## What is required:
Reproduce every record below word for word and include no pictures.

## Extracted page text data:
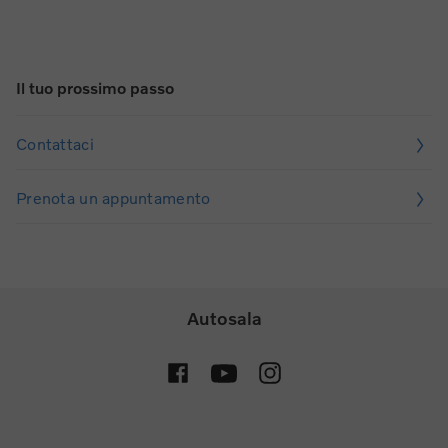
Il tuo prossimo passo
Contattaci
Prenota un appuntamento
Autosala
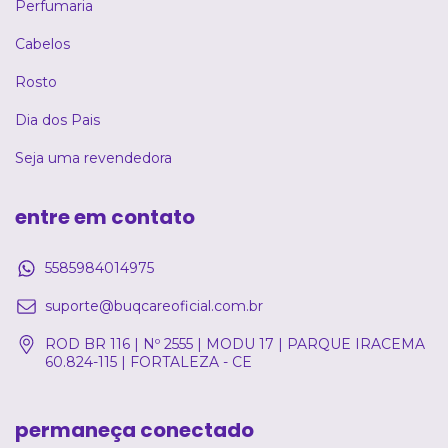
Perfumaria
Cabelos
Rosto
Dia dos Pais
Seja uma revendedora
entre em contato
5585984014975
suporte@buqcareoficial.com.br
ROD BR 116 | Nº 2555 | MODU 17 | PARQUE IRACEMA
60.824-115 | FORTALEZA - CE
permaneça conectado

## Answer to this task:
Il tuo prossimo passo
Contattaci
Prenota un appuntamento
Autosala
Perfumaria
Cabelos
Rosto
Dia dos Pais
Seja uma revendedora
entre em contato
5585984014975
suporte@buqcareoficial.com.br
ROD BR 116 | Nº 2555 | MODU 17 | PARQUE IRACEMA
60.824-115 | FORTALEZA - CE
permaneça conectado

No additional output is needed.